**Recorded data**
________________
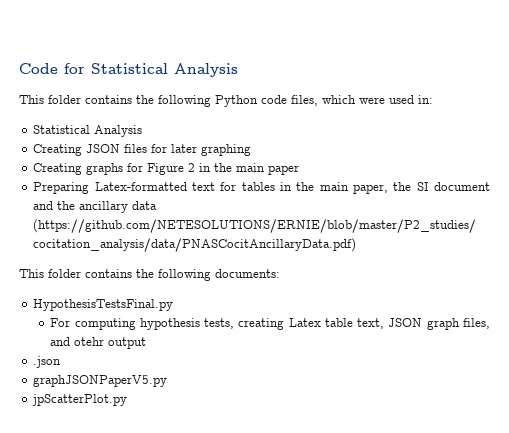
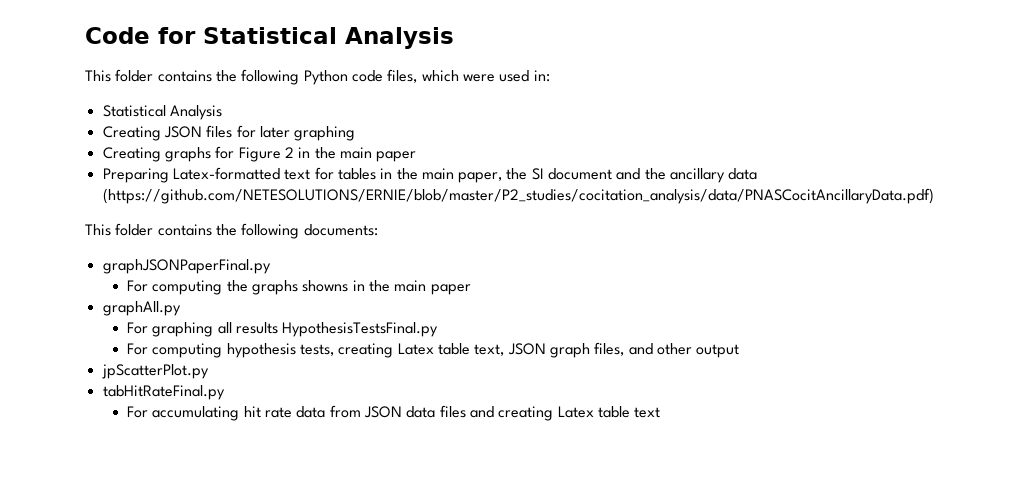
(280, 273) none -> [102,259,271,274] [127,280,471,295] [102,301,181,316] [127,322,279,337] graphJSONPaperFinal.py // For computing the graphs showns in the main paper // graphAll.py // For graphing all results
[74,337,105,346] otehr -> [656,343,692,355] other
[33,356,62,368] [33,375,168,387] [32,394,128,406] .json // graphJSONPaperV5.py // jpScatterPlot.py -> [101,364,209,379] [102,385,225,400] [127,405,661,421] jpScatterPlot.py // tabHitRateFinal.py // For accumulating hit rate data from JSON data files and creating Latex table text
________________
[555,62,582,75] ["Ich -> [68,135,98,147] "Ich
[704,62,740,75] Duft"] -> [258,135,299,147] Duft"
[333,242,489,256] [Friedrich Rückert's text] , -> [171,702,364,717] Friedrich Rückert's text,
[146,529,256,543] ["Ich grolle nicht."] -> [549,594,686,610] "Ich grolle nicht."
________________
**Description of the task**
What number of lines in the listing above hold the string "text"? Give that number and nothing else.

**Response to the exercise**
2